Companies large and small follow agile best practices. The agile methodology can be a good way for a company to get projects up and running quickly and efficiently; furthermore, agile best practices emphasize project flexibility and allow for continuous improvement. Agile practices contrast starkly to the waterfall method, where requirements are gathered up front and a single, finished product is presented at the end.
Agile practices can succeed in your organization, but there are points you should consider when you're going full steam ahead. Here's our list of the top five things you need to know about agile best practices.
- Don't be afraid to fail. Agile
projects are more iterative in nature than others, but that doesn't mean they will always be
poised to succeed. One of the important keys to the agile approach is not being afraid to fail,
according to Ross Pettit, client principal at Chicago-based ThoughtWorks Inc. If a company isn't
willing to try and fail throughout a project's lifecycle, it may never be completed -- and the
result will be failure on a larger scale.
So, pick up the pieces and apply what you've learned to the next phase of the agile project.
- It is possible to forecast the end of agile projects. Many project managers new
to agile best practices could be scared off by the thought of a seemingly endless project.
Nevertheless, the endpoint
of an agile project can be determined by its scope -- just as with any other project, according
to Joseph Flahiff, a program manager with a national health insurance carrier.
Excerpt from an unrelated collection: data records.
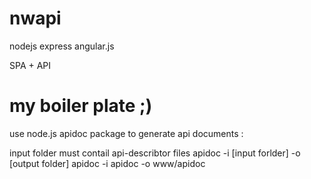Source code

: # nwapi
nodejs 
express 
angular.js

SPA + API

# my boiler plate ;)


use node.js apidoc package to generate api documents : 

input folder must contail api-describtor files 
apidoc -i [input forlder] -o [output folder]
apidoc -i apidoc -o www/apidoc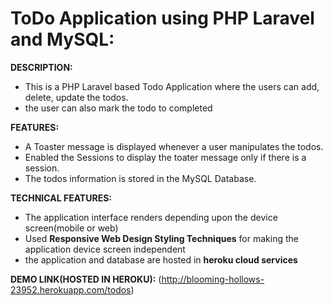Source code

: # ToDo Application using PHP Laravel and MySQL:

**DESCRIPTION:** 
  - This is a PHP Laravel based Todo Application where the users can add, delete, update the todos.
  - the user can also mark the todo to completed
  
**FEATURES:**
 - A Toaster message is displayed whenever a user manipulates the todos.
 - Enabled the Sessions to display the toater message only if there is a session.
 - The todos information is stored in the MySQL Database.
      

**TECHNICAL FEATURES:**

   - The application interface renders depending upon the device screen(mobile or web)
   - Used **Responsive Web Design Styling Techniques** for making the application device screen independent 
   - the application and database are hosted in **heroku cloud services**
 
**DEMO LINK(HOSTED IN HEROKU):**
 (http://blooming-hollows-23952.herokuapp.com/todos)
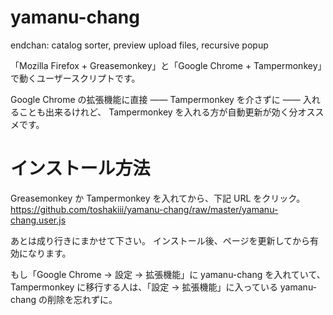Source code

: # yamanu-chang
endchan: catalog sorter, preview upload files, recursive popup

「Mozilla Firefox + Greasemonkey」と「Google Chrome + Tampermonkey」で動くユーザースクリプトです。

Google Chrome の拡張機能に直接 —— Tampermonkey を介さずに —— 入れることも出来るけれど、
Tampermonkey を入れる方が自動更新が効く分オススメです。

# インストール方法
Greasemonkey か Tampermonkey を入れてから、下記 URL をクリック。
https://github.com/toshakiii/yamanu-chang/raw/master/yamanu-chang.user.js

あとは成り行きにまかせて下さい。
インストール後、ページを更新してから有効になります。

もし「Google Chrome → 設定 → 拡張機能」に yamanu-chang を入れていて、
Tampermonkey に移行する人は、「設定 → 拡張機能」に入っている yamanu-chang の削除を忘れずに。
The difference is
that with agile practices, the project team is regularly delivering, he said. However, "[w]hen
you're done with the scope of work, you are done with the project."
- Agile best practices can combine waterfall and Scrum. Some projects lend themselves to
one or the other (predictable projects may work best with waterfall, for instance), but in some
cases, mixing the competing development
methodologies may be beneficial. For example, some aspects of a project might be better suited
to Scrum; for others the waterfall methodology could be a better fit.
A word of caution for those looking to mix and match: Know your plans up front. A project can get derailed, for example, if one approach is used for the planning stage but there's a shift to include other best practices in the development stage. (Waterfall does not account for change or failures, whereas Scrum does.)
- Lean and agile go hand in hand. For the most successful project outcomes, no matter
which methodology you choose to follow, it's important to cut out waste., For a project to be
agile, it should be lean as well, according to Alex Keenan, an ERP analyst and agile project team
member with a large grocery chain. Waste should be pinpointed during project planning and
implementation and, with agile
best practices, should be identified with every project iteration.
- An agile model is not a prescriptive approach. One common problem some organizations suffer when it comes to agile is believing that the method should be followed as if it was law. An agile model, however, takes a living, breathing approach to projects and does allow for quick changes and improvements -- hence the name, according to Elena Mitelman, principal with agile consulting firm SmartEdge LLC. Allow for some breathing room of your own when it comes to taking on agile best practices.